Science & Technology, Canada (Commonwealth Union) – The nature of proteins often plays a key role in determining and identifying specific properties of diseases. Researchers in recent years have taken a particular interest in the role of specific proteins in diseases and its relation to the proteins necessary for the normal functions within cells.
A recent study has finally noted the molecular mechanism in which a vital protein regulates low density lipoproteins (LDL) cholesterol.
This is significant in gaining knowledge on the mechanisms playing a role in cardiovascular disease and some cancers, a research team has had significant success in a world 1st where they have discovered the molecular mechanism where the protein PCSK9 degrades the receptor of LDLs, which are the richest cholesterol particles within the bloodstream.
The finding was made by Professor Nabil G. Seidah, director of the biochemical neuroendocrinology research unit at the Montreal Clinical Research Institute and a medical professor at the University of Montreal, which was published in Molecular Metabolism.
The study was conducted jointly with Carole Fruchart Gaillard and colleagues at the Université de Paris-Saclay, Department of Drugs and Technologies for Health, together with scientists in the pharmacy department of the University of Pisa, in Italy.
HDL (high-density lipoprotein) which is referred to as the good cholesterol often plays a key role in eliminating the LDL levels in the blood.
LDLs, can build up in the blood and lead to heart conditions such as atherosclerosis. The level of LDL and the cholesterol linked to (LDLc), is directly modulated by LDL receptors (LDLR) being able to gather LDL from the bloodstream and internalize it, primarily within the cells of the liver. The surface LDLR drives LDL into the cell which traps it, and the LDLR goes back to the surface to be captured again.

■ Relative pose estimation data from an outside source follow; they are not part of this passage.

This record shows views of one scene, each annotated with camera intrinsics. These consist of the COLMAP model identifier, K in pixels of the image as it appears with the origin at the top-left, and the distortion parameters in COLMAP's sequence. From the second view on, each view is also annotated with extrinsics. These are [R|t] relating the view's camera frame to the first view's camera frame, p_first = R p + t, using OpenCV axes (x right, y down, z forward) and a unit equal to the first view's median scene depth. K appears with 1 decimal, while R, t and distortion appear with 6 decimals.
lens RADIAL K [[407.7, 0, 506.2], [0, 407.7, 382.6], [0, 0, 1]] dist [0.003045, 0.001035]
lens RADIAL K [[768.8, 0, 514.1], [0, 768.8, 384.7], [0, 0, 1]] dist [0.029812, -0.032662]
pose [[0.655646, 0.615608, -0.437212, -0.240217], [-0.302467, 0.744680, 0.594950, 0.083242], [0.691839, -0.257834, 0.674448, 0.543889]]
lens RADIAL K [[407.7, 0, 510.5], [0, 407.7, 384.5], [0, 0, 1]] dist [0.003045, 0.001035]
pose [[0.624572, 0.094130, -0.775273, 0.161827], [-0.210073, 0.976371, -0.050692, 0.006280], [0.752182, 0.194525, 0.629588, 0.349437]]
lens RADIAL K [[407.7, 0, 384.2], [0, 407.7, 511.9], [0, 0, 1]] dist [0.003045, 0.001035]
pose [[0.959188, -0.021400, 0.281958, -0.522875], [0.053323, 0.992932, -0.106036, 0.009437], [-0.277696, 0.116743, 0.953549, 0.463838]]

The study further indicated that a majority of incidents with familial hypercholesterolemia are associated with LDLR dysfunction. But rarer cases have been associated with the PCSK9 protein, which the laboratory of Professor Seidah discovered in 2003. PCSK9 is also found in the bloodstream where it is linked with LDLR, enhancing its degradation by liver cells, and blocking it from re-emerging to the surface to capture LDL. Certain hypercholesterolemic patients have a “super PCSK9” promoting the degradation of the LDLR.
The effective treatments of recent times have been available to patients that block the function which are known as a monoclonal antibody or will lower the level of PCSK9 in the bloodstream, leading to bigger amounts of LDLR that ensure the lowering in LDLc of over 60% when contrasted to conventional statins.

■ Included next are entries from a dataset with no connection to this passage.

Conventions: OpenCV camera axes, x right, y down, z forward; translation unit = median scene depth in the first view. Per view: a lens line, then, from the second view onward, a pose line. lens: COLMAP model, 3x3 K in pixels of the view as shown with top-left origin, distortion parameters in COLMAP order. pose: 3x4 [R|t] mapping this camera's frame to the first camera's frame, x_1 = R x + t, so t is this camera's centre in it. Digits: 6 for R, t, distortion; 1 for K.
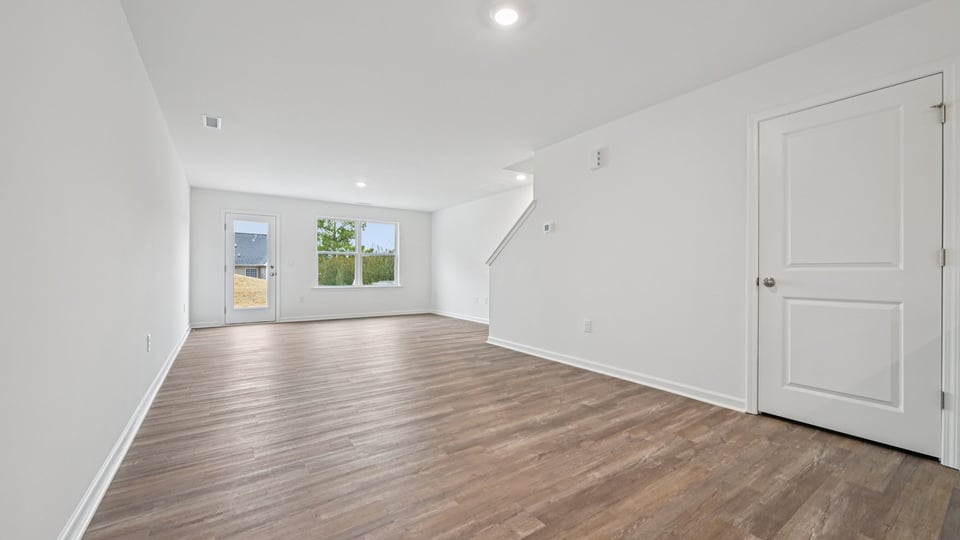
lens RADIAL K [[368.2, 0, 480.0], [0, 368.2, 270.0], [0, 0, 1]] dist [-0.000615, -0.000040]
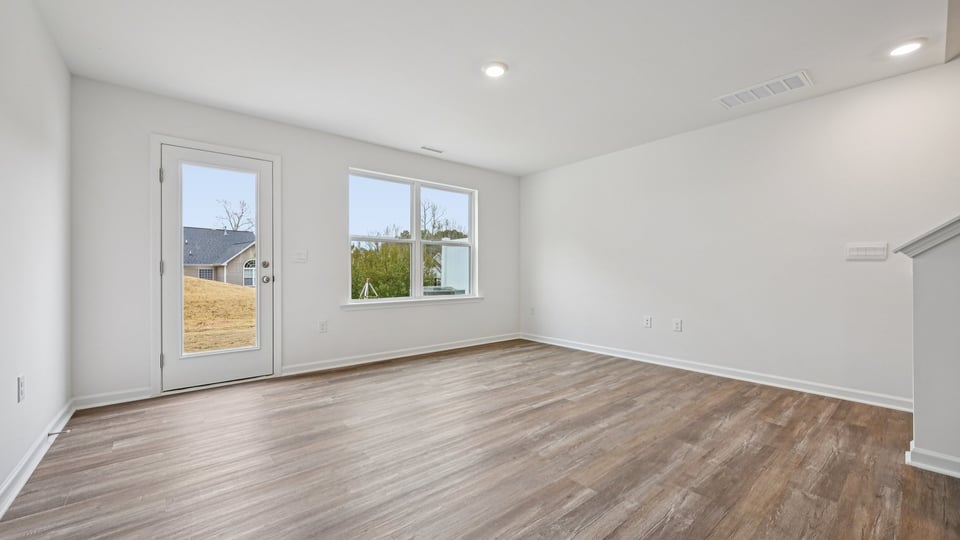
lens RADIAL K [[378.4, 0, 480.0], [0, 378.4, 270.0], [0, 0, 1]] dist [0.010185, 0.000100]
pose [[0.994611, -0.003208, 0.103625, -0.345613], [0.003387, 0.999993, -0.001554, 0.000832], [-0.103619, 0.001897, 0.994615, 0.483978]]
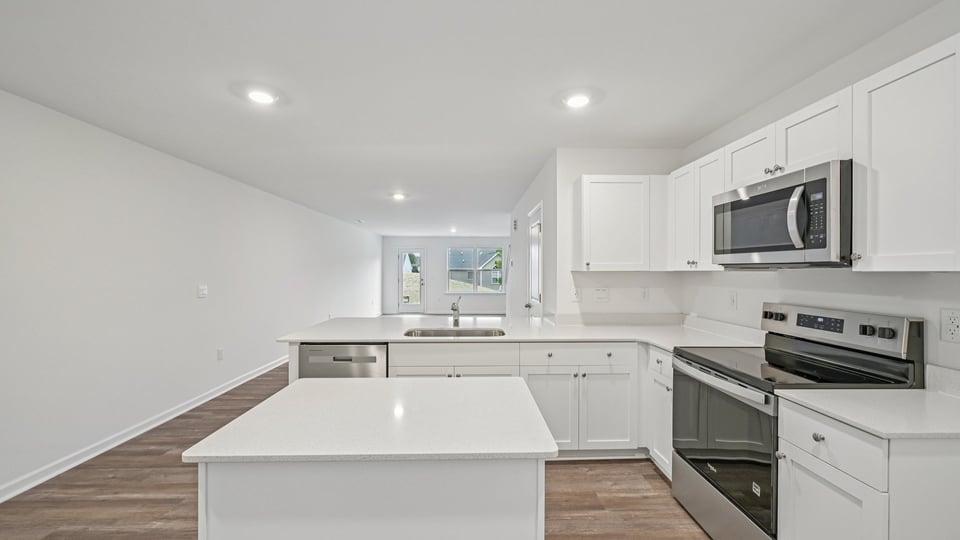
lens RADIAL K [[378.4, 0, 480.0], [0, 378.4, 270.0], [0, 0, 1]] dist [0.010185, 0.000100]
pose [[0.829931, -0.002228, -0.557861, 0.604842], [0.004566, 0.999986, 0.002799, -0.056092], [0.557847, -0.004870, 0.829930, -0.260028]]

The research of Professor Seidah and his team have revealed to the public the misunderstood mechanism on prior occasions by which PCSK9 pulls the LDLR towards the lysosomes, where cells break down the PCSK9-LDLR complex.
Professor Seidah and his team performed structural analyses from their lab that demonstrated the creation of a complex of 3 PCSK9 partner proteins, that included the LDLR, CAP1 and HLA-C.

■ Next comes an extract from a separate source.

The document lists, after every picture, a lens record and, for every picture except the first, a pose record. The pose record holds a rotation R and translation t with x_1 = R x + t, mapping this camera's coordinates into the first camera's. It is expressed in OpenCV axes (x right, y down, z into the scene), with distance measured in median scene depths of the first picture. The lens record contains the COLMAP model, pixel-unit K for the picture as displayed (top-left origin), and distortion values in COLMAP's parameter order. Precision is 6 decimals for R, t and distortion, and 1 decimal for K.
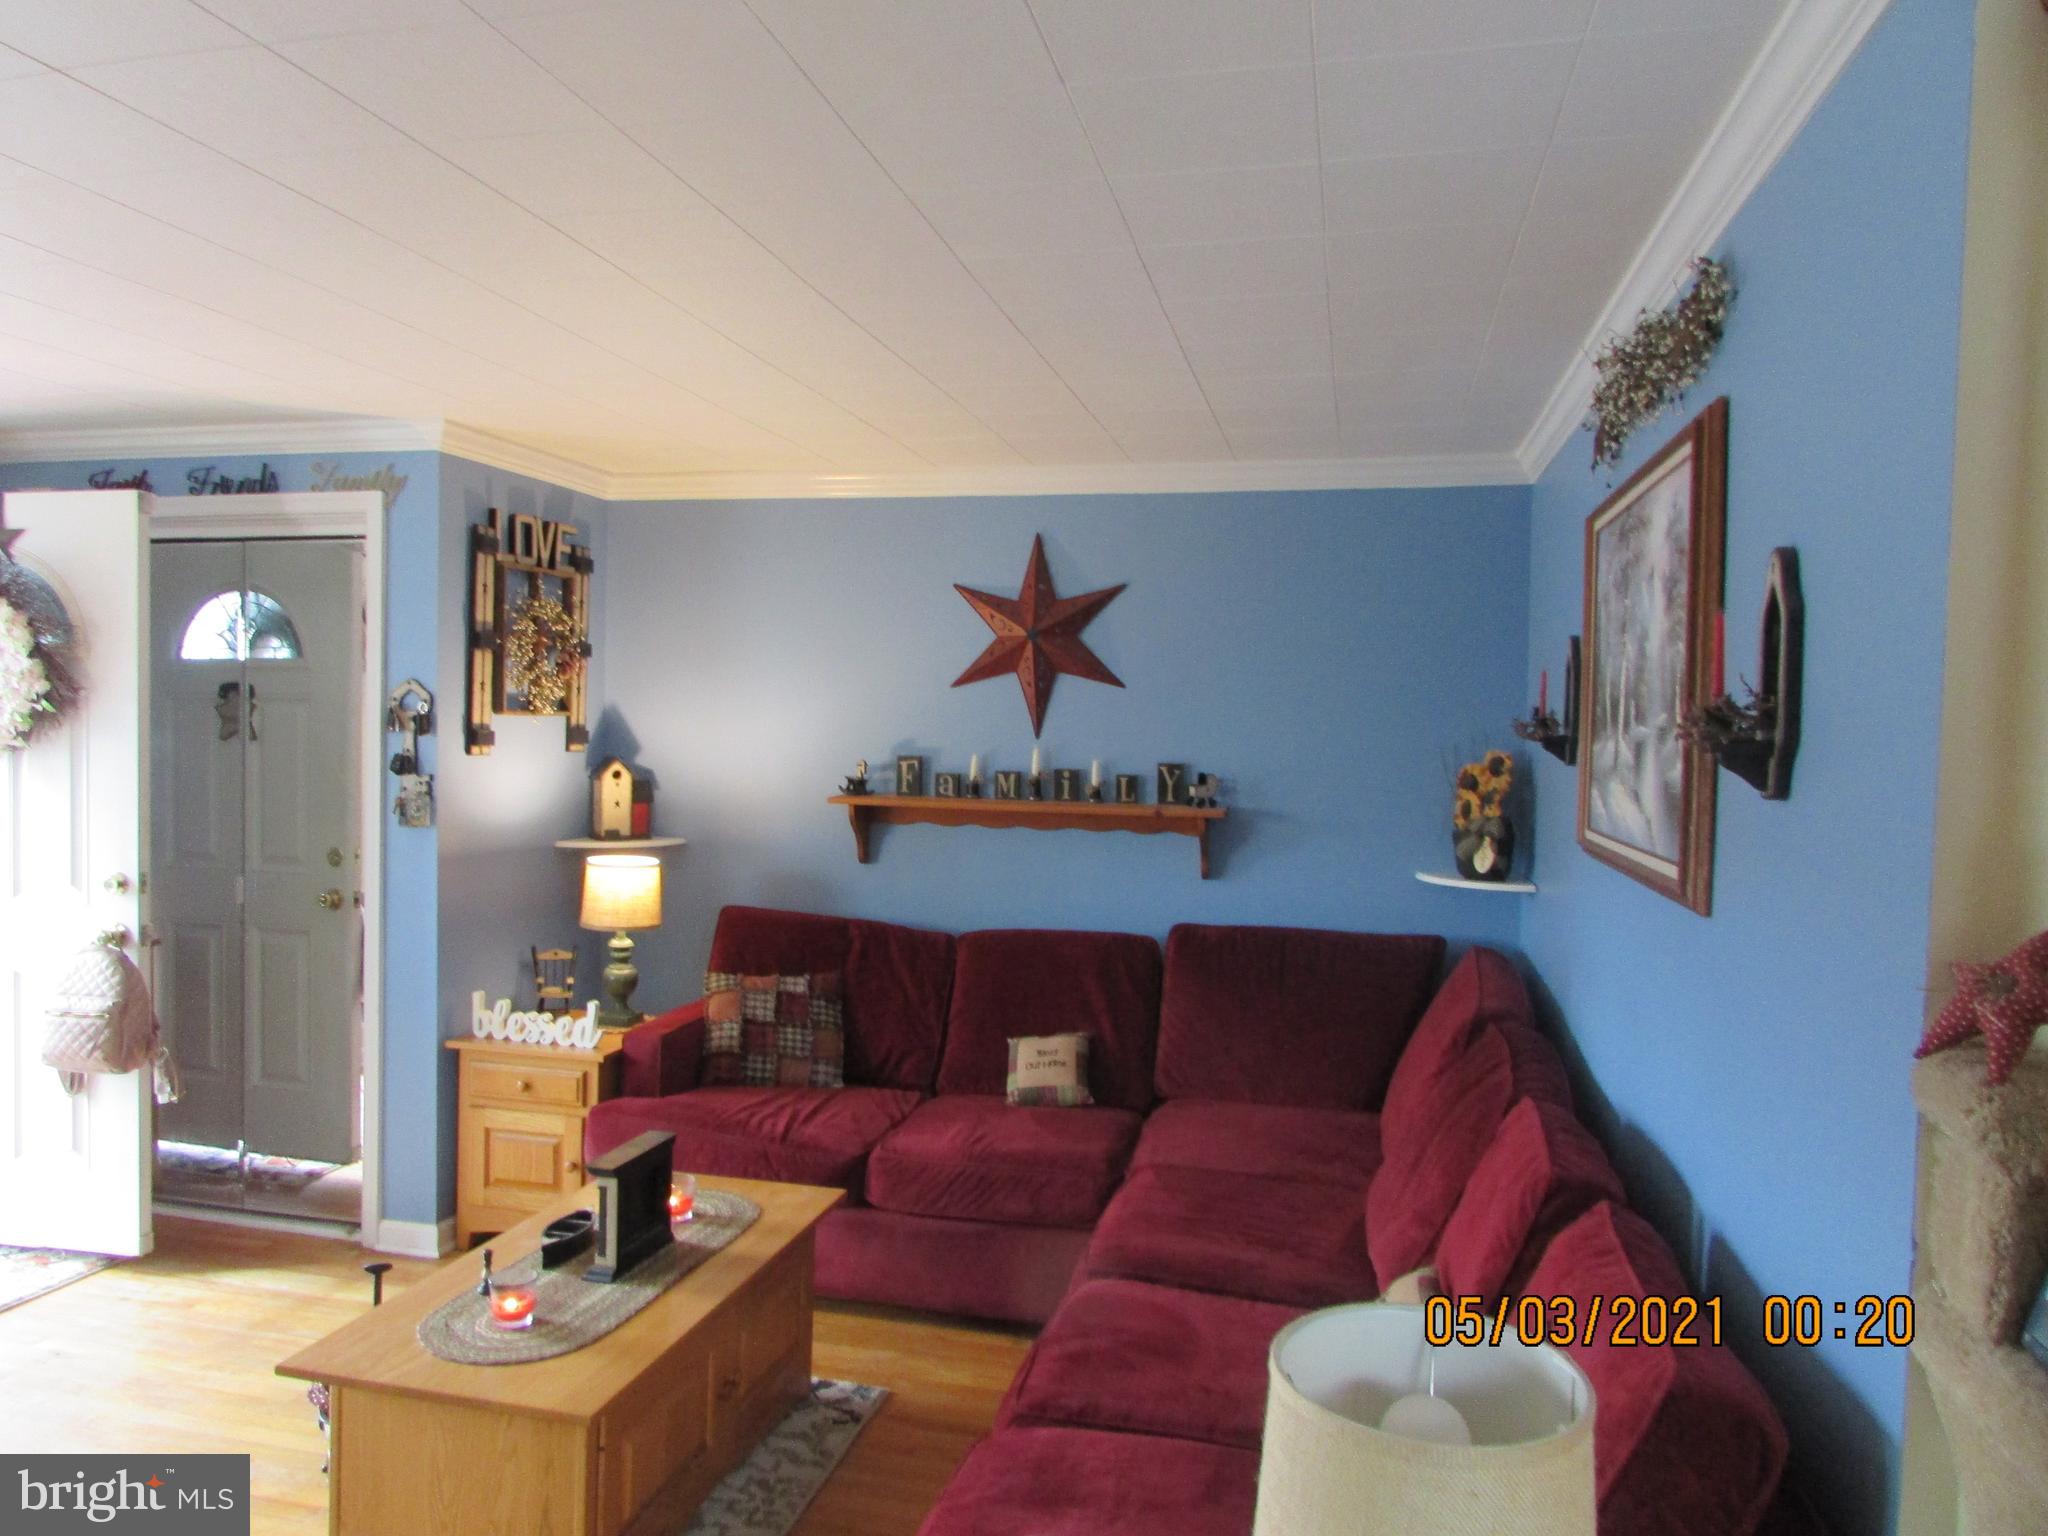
lens RADIAL K [[1441.8, 0, 1063.5], [0, 1441.8, 769.2], [0, 0, 1]] dist [-0.026788, 0.001043]
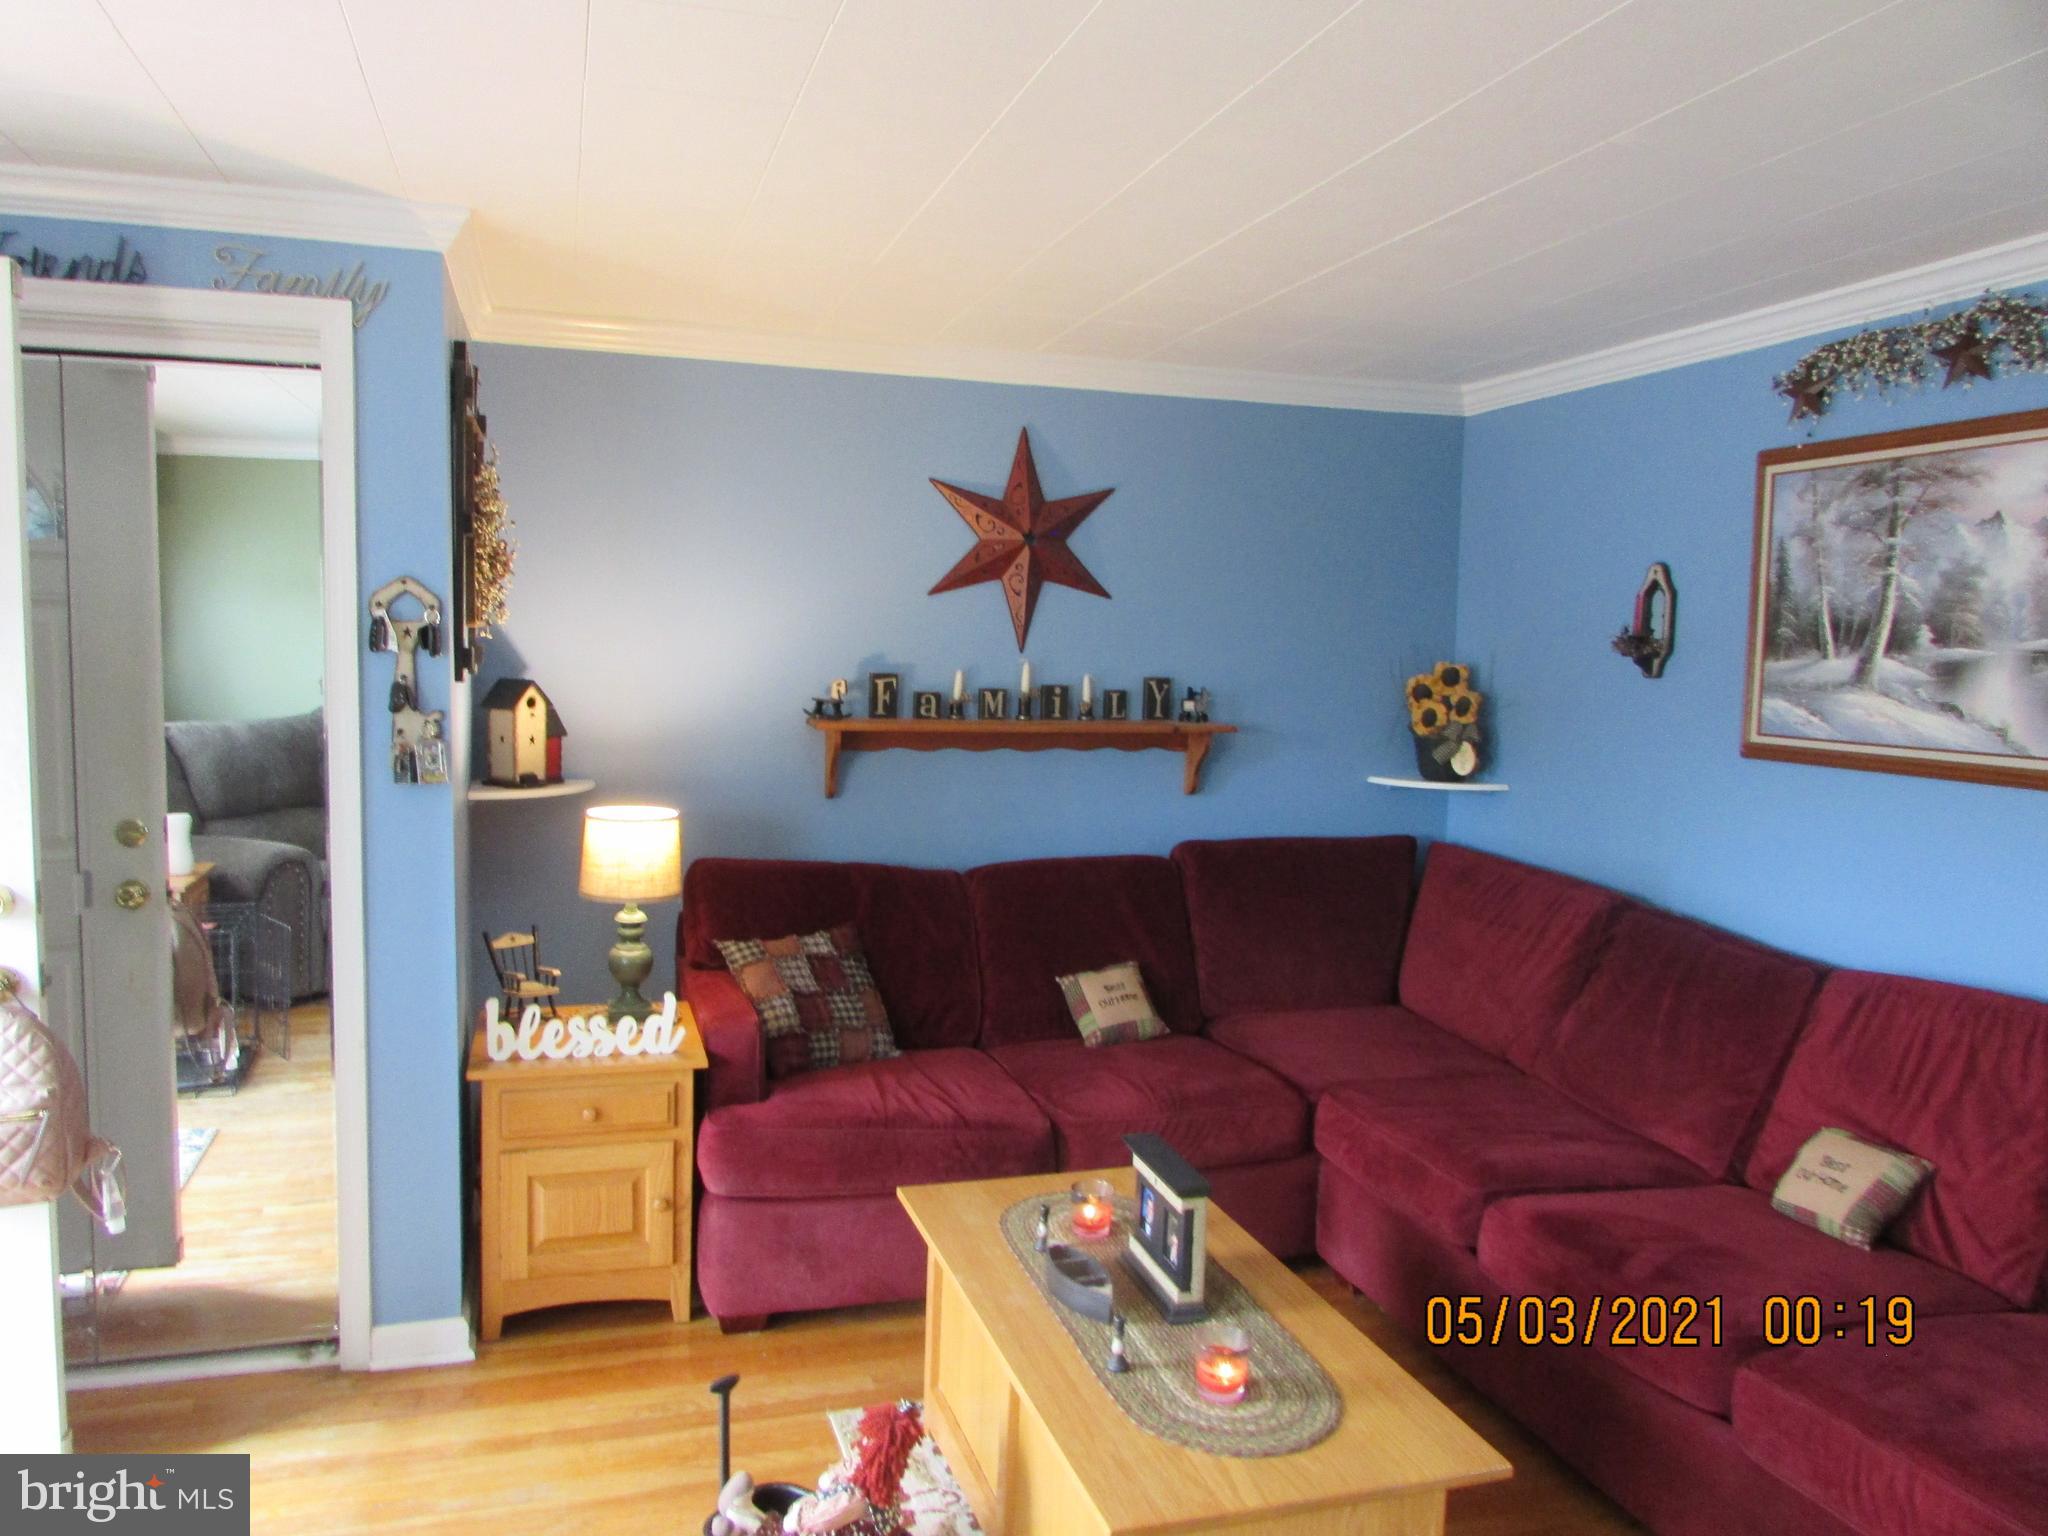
lens RADIAL K [[1417.4, 0, 1046.3], [0, 1417.4, 762.2], [0, 0, 1]] dist [-0.037951, 0.000757]
pose [[0.864495, -0.044047, 0.500707, -0.474252], [0.010768, 0.997547, 0.069162, -0.014123], [-0.502525, -0.054399, 0.862849, 0.212449]]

A crucial protein within the immunity, HLA-C was noted to have a significant part as it directs the entire complex to the lysosomes. HLA-C makes way for the recognition of the “self”, and also enhances the anti-tumor activity of T lymphocytes.
PCSK9, plays the role of assisting in defending against the growth of tumours and associated metastasis by elevating the amount of HLA-C on the cell surface.
The researchers hope to eventually have inhibitors that can be produced that will block the interaction of PCSK9 and HLA-C and prevent the functioning of PCSK9 on LDLR and HLA-C.
This significant finding can then be utilized in the clinical practice to treat cardiovascular pathologies and also various types of cancer and metastases in patients.